* Supplied text
_ _ _

# Jobes Fertilizer Spikes 13-4-5(for Houseplants)



## Hoppy (Dec 24, 2005)

Check to see is they contain urea, as most houseplant fertilizers do. Urea becomes ammonia in the aquarium, bad for starting algae, unless you can be absolutely sure they will never migrate up out of the substrate. If you do use them, I recommend cutting them into quarter inch pieces and using only a couple at a time - I did that a few years ago and the swords reacted very well. Of course, eventually they did migrate to the surface and I got a huge algae bloom.


----------



## rpc212 (Sep 29, 2005)

Ok this is what it says on the back of the package:

Total Nitrogen 13%:

2% Nitrate Nitrogen
2% Urea Nitrogen
2% Water Soluable Organic Nitrogen
7% Water Insoluble Nitrogen

Available Phosphoric Acid (P2O5) 4%
Soluable Potash(K2O) 5%
Derived from: Ureaformaldehyde Nitrogen, Triple Superphosphate, Potassium Nitrate.

Does the above constituents look safe and useable in an aquarium or are these bad? 

The Urea Nitrogen and Ureaformaldehyde Nitrogen scare me from what you, Hoppy, said above.

Thanks,

rpc212


----------



## jake (Feb 20, 2004)

I don't like jobes because months later you can still find chunks of them in the substrate, as in they don't completely dissolve away. 

If I didn't make my own fert tabs, I'd just buy the el cheapo AP Planttabs or something, like $3 for 50 or whatever. If those jobes you have got worked into the water column somehow, I'd think you'd have problems.


----------



## dschmeh (Feb 5, 2006)

i put one of the same under my amazon sword and its doing very well, I see a noticable improvement. its been in there about three weeks, so far so good . You have to make sure you bury it deep in the substrate and make sure you dont disturb it or it will enter the water and then youll have problems.


----------



## rpc212 (Sep 29, 2005)

What are AP Plant Tabs? Where can I buy them?

Thanks,

rpc212


----------



## Naja002 (Oct 12, 2005)

> they don't completely dissolve away.


That's True. I have found them after they "should" already be gone.

But, that said, I use them and I have exposed them within a couple of days, weeks and longer and never had any problems. Yet others claim algae outbreaks after exposing them, so....

I guess this is kind of a YMMV issue.


----------



## esarkipato (Jul 19, 2005)

I have a 1/4" peice under a crypt wendtii "brown" and it's sprouting many more new leaves than the similar sized wendtii that doesn't have a spike under it  

NOw if I can just keep those cories out of the substrate . . . . .


----------



## fosteder (Apr 8, 2004)

_ _ _

* Material
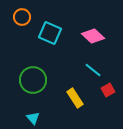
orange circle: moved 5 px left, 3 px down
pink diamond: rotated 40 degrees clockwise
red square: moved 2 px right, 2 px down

_ _ _

* Problem description
Carry on the forum thread about using Jobes fertilizer spikes in aquariums from the point where it stops. The data has no role in this work.

* The output
IMO they aren't worth the trouble. Some people may have success and that's good, but I am one that is always plants and replants, which usually includes disturbing the substrate. I don't like having to worry about spikes. They don't disintigrate well, even over time. They will cause algae. In my case it was BGA that wouldn't stay away. Blackouts, Maracyn etc. I finally replaced the substrate which solved the problem. If you are dosing water column, the plants should be fine without them. 

Just my 2 cents worth. :smile:


----------



## Hoppy (Dec 24, 2005)

Yesterday I injected about a normal dosage of traces under a sword plant using a plastic syringe. If it perks up the plant I will certainly report it here. That seems to be the best of all worlds if it works. Has anyone had success doing this?


----------



## Marcotome (Aug 13, 2012)

I use jobe fertilizer stick on my tank. A lot at same time because my eco-complete is old. Somehow the sticks got exposed to water column and now I have a huge problem with nitrate. Does anyone now how to get my parameter to normal? I need help.
I even wash my substrate...


----------



## sewingalot (Oct 12, 2008)

Hi Marcotome,

Your best bet is to remove (if you haven't already) the parts that are exposed. Then do water changes, and do them frequently. The plants will eat the nitrates, so you don't have to worry too much, it's the fauna that can have issues. It should balance itself back out as the plants eat up the nitrates and you do water changes.


----------



## Wasserpest (Jun 12, 2003)

As long as you use them with caution, they are great. I cut them into quarters, and push them all the way down into the substrate every 3-5 of months, or when plants start to grow smaller leaves.

Obviously, don't use a large number of them in a small tank with a very shallow substrate, UGF, or coarse gravel.

The binder material doesn't dissolve. Not really a big deal, if you pull some up after a year, just vacuum or net it out. Its nutrient contents will be depleted.

If you have to un-earth a plant that you recently supplied with stiks, just vacuum before, during and after you are pulling to remove most of the nutrients that might otherwise end up in the water column.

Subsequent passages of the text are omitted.